Chart analysis data:
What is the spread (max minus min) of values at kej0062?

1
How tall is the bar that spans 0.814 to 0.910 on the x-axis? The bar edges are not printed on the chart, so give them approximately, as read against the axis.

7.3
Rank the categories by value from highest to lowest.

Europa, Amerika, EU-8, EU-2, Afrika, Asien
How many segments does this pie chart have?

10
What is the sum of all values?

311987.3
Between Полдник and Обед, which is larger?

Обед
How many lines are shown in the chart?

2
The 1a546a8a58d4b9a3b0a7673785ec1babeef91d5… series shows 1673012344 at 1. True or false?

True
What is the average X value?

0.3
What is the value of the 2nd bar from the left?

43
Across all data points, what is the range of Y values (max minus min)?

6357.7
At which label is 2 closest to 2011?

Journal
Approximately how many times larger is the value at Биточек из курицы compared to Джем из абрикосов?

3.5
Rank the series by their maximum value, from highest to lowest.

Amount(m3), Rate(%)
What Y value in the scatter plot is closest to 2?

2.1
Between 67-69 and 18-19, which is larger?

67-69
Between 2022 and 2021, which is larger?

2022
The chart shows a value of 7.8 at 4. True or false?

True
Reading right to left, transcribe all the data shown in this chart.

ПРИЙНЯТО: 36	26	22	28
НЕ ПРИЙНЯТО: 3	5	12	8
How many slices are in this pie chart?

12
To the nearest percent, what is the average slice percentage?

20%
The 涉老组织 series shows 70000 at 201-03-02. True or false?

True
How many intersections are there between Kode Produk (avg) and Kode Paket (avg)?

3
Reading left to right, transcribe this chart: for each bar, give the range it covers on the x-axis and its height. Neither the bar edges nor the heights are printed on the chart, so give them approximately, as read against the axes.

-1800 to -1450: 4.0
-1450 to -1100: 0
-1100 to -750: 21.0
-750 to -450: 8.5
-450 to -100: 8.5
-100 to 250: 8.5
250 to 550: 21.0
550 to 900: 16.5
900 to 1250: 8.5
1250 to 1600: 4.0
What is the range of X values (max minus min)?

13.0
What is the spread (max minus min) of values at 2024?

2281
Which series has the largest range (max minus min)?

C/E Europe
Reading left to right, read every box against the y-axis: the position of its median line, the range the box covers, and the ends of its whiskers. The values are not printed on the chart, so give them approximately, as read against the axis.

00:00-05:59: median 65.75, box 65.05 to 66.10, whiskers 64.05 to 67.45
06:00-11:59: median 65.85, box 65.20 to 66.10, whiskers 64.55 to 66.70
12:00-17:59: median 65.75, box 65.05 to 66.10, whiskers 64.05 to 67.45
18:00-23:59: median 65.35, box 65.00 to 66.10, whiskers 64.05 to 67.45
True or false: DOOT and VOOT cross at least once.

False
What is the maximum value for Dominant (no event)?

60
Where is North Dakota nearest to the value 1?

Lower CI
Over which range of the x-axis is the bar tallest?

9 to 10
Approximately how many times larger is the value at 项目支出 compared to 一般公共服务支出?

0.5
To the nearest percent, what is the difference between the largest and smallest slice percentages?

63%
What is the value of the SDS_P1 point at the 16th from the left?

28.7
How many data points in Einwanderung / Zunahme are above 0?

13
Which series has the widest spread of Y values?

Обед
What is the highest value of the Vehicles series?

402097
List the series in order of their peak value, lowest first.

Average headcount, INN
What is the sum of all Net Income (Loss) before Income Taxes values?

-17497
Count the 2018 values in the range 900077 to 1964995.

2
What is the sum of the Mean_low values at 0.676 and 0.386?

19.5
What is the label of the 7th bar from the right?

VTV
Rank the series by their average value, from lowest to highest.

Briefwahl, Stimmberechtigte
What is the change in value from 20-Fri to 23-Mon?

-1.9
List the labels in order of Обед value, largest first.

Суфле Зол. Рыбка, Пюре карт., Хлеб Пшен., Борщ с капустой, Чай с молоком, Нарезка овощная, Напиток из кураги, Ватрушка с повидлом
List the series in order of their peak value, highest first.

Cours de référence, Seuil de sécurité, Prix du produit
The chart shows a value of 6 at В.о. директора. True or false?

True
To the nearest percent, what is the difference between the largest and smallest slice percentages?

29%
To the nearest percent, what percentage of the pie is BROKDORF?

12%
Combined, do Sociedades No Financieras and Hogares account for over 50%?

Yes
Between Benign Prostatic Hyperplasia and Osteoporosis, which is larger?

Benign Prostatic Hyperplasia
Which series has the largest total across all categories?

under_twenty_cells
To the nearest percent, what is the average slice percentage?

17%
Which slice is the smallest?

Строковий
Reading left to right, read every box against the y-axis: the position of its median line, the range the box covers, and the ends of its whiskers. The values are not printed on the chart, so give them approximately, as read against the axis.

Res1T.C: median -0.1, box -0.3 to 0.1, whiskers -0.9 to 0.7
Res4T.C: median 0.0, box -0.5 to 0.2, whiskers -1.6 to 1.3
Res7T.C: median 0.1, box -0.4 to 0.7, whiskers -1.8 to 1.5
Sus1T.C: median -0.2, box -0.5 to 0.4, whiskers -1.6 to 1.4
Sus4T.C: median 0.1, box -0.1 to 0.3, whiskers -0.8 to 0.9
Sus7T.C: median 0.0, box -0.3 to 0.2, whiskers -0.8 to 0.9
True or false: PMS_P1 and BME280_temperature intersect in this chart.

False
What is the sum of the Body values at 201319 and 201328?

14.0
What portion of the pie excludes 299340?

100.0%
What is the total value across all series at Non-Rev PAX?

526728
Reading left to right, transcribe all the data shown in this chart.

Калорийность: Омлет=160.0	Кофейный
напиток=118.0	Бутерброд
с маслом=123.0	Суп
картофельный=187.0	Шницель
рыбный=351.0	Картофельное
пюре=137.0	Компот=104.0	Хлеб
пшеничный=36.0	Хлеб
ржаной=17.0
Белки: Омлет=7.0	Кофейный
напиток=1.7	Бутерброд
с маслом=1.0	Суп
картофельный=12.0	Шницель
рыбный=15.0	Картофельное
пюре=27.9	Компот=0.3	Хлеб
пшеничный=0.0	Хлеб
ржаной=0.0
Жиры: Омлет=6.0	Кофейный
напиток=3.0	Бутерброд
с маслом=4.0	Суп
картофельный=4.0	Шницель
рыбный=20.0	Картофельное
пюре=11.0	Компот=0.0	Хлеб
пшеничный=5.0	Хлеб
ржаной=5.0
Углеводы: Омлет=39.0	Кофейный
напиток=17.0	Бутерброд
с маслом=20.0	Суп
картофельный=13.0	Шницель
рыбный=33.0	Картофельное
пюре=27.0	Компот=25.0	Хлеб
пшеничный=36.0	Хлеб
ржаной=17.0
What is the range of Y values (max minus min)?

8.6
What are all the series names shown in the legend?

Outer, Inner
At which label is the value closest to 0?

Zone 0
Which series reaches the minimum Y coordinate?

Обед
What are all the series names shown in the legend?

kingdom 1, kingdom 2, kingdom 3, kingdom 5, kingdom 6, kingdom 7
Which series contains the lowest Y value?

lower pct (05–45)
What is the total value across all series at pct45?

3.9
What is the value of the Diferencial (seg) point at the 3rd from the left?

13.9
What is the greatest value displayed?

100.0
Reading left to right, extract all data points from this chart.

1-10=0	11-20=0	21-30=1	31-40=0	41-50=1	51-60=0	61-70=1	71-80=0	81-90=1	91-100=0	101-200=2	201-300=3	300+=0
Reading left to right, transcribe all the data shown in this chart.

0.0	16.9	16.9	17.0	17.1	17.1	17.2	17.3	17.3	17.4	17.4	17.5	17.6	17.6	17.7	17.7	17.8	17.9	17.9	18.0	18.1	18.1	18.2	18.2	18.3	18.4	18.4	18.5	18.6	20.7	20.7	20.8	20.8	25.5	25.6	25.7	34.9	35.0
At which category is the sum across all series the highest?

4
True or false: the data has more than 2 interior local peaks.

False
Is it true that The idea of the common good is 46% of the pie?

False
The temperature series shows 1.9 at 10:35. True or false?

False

▸ What to work on: Reproduce the records above, replacing every occurrence of "which is larger" with "which is greater" and leaving all other text as it stands.

▸ Exercise answer:
What is the spread (max minus min) of values at kej0062?

1
How tall is the bar that spans 0.814 to 0.910 on the x-axis? The bar edges are not printed on the chart, so give them approximately, as read against the axis.

7.3
Rank the categories by value from highest to lowest.

Europa, Amerika, EU-8, EU-2, Afrika, Asien
How many segments does this pie chart have?

10
What is the sum of all values?

311987.3
Between Полдник and Обед, which is greater?

Обед
How many lines are shown in the chart?

2
The 1a546a8a58d4b9a3b0a7673785ec1babeef91d5… series shows 1673012344 at 1. True or false?

True
What is the average X value?

0.3
What is the value of the 2nd bar from the left?

43
Across all data points, what is the range of Y values (max minus min)?

6357.7
At which label is 2 closest to 2011?

Journal
Approximately how many times larger is the value at Биточек из курицы compared to Джем из абрикосов?

3.5
Rank the series by their maximum value, from highest to lowest.

Amount(m3), Rate(%)
What Y value in the scatter plot is closest to 2?

2.1
Between 67-69 and 18-19, which is greater?

67-69
Between 2022 and 2021, which is greater?

2022
The chart shows a value of 7.8 at 4. True or false?

True
Reading right to left, transcribe all the data shown in this chart.

ПРИЙНЯТО: 36	26	22	28
НЕ ПРИЙНЯТО: 3	5	12	8
How many slices are in this pie chart?

12
To the nearest percent, what is the average slice percentage?

20%
The 涉老组织 series shows 70000 at 201-03-02. True or false?

True
How many intersections are there between Kode Produk (avg) and Kode Paket (avg)?

3
Reading left to right, transcribe this chart: for each bar, give the range it covers on the x-axis and its height. Neither the bar edges nor the heights are printed on the chart, so give them approximately, as read against the axes.

-1800 to -1450: 4.0
-1450 to -1100: 0
-1100 to -750: 21.0
-750 to -450: 8.5
-450 to -100: 8.5
-100 to 250: 8.5
250 to 550: 21.0
550 to 900: 16.5
900 to 1250: 8.5
1250 to 1600: 4.0
What is the range of X values (max minus min)?

13.0
What is the spread (max minus min) of values at 2024?

2281
Which series has the largest range (max minus min)?

C/E Europe
Reading left to right, read every box against the y-axis: the position of its median line, the range the box covers, and the ends of its whiskers. The values are not printed on the chart, so give them approximately, as read against the axis.

00:00-05:59: median 65.75, box 65.05 to 66.10, whiskers 64.05 to 67.45
06:00-11:59: median 65.85, box 65.20 to 66.10, whiskers 64.55 to 66.70
12:00-17:59: median 65.75, box 65.05 to 66.10, whiskers 64.05 to 67.45
18:00-23:59: median 65.35, box 65.00 to 66.10, whiskers 64.05 to 67.45
True or false: DOOT and VOOT cross at least once.

False
What is the maximum value for Dominant (no event)?

60
Where is North Dakota nearest to the value 1?

Lower CI
Over which range of the x-axis is the bar tallest?

9 to 10
Approximately how many times larger is the value at 项目支出 compared to 一般公共服务支出?

0.5
To the nearest percent, what is the difference between the largest and smallest slice percentages?

63%
What is the value of the SDS_P1 point at the 16th from the left?

28.7
How many data points in Einwanderung / Zunahme are above 0?

13
Which series has the widest spread of Y values?

Обед
What is the highest value of the Vehicles series?

402097
List the series in order of their peak value, lowest first.

Average headcount, INN
What is the sum of all Net Income (Loss) before Income Taxes values?

-17497
Count the 2018 values in the range 900077 to 1964995.

2
What is the sum of the Mean_low values at 0.676 and 0.386?

19.5
What is the label of the 7th bar from the right?

VTV
Rank the series by their average value, from lowest to highest.

Briefwahl, Stimmberechtigte
What is the change in value from 20-Fri to 23-Mon?

-1.9
List the labels in order of Обед value, largest first.

Суфле Зол. Рыбка, Пюре карт., Хлеб Пшен., Борщ с капустой, Чай с молоком, Нарезка овощная, Напиток из кураги, Ватрушка с повидлом
List the series in order of their peak value, highest first.

Cours de référence, Seuil de sécurité, Prix du produit
The chart shows a value of 6 at В.о. директора. True or false?

True
To the nearest percent, what is the difference between the largest and smallest slice percentages?

29%
To the nearest percent, what percentage of the pie is BROKDORF?

12%
Combined, do Sociedades No Financieras and Hogares account for over 50%?

Yes
Between Benign Prostatic Hyperplasia and Osteoporosis, which is greater?

Benign Prostatic Hyperplasia
Which series has the largest total across all categories?

under_twenty_cells
To the nearest percent, what is the average slice percentage?

17%
Which slice is the smallest?

Строковий
Reading left to right, read every box against the y-axis: the position of its median line, the range the box covers, and the ends of its whiskers. The values are not printed on the chart, so give them approximately, as read against the axis.

Res1T.C: median -0.1, box -0.3 to 0.1, whiskers -0.9 to 0.7
Res4T.C: median 0.0, box -0.5 to 0.2, whiskers -1.6 to 1.3
Res7T.C: median 0.1, box -0.4 to 0.7, whiskers -1.8 to 1.5
Sus1T.C: median -0.2, box -0.5 to 0.4, whiskers -1.6 to 1.4
Sus4T.C: median 0.1, box -0.1 to 0.3, whiskers -0.8 to 0.9
Sus7T.C: median 0.0, box -0.3 to 0.2, whiskers -0.8 to 0.9
True or false: PMS_P1 and BME280_temperature intersect in this chart.

False
What is the sum of the Body values at 201319 and 201328?

14.0
What portion of the pie excludes 299340?

100.0%
What is the total value across all series at Non-Rev PAX?

526728
Reading left to right, transcribe all the data shown in this chart.

Калорийность: Омлет=160.0	Кофейный
напиток=118.0	Бутерброд
с маслом=123.0	Суп
картофельный=187.0	Шницель
рыбный=351.0	Картофельное
пюре=137.0	Компот=104.0	Хлеб
пшеничный=36.0	Хлеб
ржаной=17.0
Белки: Омлет=7.0	Кофейный
напиток=1.7	Бутерброд
с маслом=1.0	Суп
картофельный=12.0	Шницель
рыбный=15.0	Картофельное
пюре=27.9	Компот=0.3	Хлеб
пшеничный=0.0	Хлеб
ржаной=0.0
Жиры: Омлет=6.0	Кофейный
напиток=3.0	Бутерброд
с маслом=4.0	Суп
картофельный=4.0	Шницель
рыбный=20.0	Картофельное
пюре=11.0	Компот=0.0	Хлеб
пшеничный=5.0	Хлеб
ржаной=5.0
Углеводы: Омлет=39.0	Кофейный
напиток=17.0	Бутерброд
с маслом=20.0	Суп
картофельный=13.0	Шницель
рыбный=33.0	Картофельное
пюре=27.0	Компот=25.0	Хлеб
пшеничный=36.0	Хлеб
ржаной=17.0
What is the range of Y values (max minus min)?

8.6
What are all the series names shown in the legend?

Outer, Inner
At which label is the value closest to 0?

Zone 0
Which series reaches the minimum Y coordinate?

Обед
What are all the series names shown in the legend?

kingdom 1, kingdom 2, kingdom 3, kingdom 5, kingdom 6, kingdom 7
Which series contains the lowest Y value?

lower pct (05–45)
What is the total value across all series at pct45?

3.9
What is the value of the Diferencial (seg) point at the 3rd from the left?

13.9
What is the greatest value displayed?

100.0
Reading left to right, extract all data points from this chart.

1-10=0	11-20=0	21-30=1	31-40=0	41-50=1	51-60=0	61-70=1	71-80=0	81-90=1	91-100=0	101-200=2	201-300=3	300+=0
Reading left to right, transcribe all the data shown in this chart.

0.0	16.9	16.9	17.0	17.1	17.1	17.2	17.3	17.3	17.4	17.4	17.5	17.6	17.6	17.7	17.7	17.8	17.9	17.9	18.0	18.1	18.1	18.2	18.2	18.3	18.4	18.4	18.5	18.6	20.7	20.7	20.8	20.8	25.5	25.6	25.7	34.9	35.0
At which category is the sum across all series the highest?

4
True or false: the data has more than 2 interior local peaks.

False
Is it true that The idea of the common good is 46% of the pie?

False
The temperature series shows 1.9 at 10:35. True or false?

False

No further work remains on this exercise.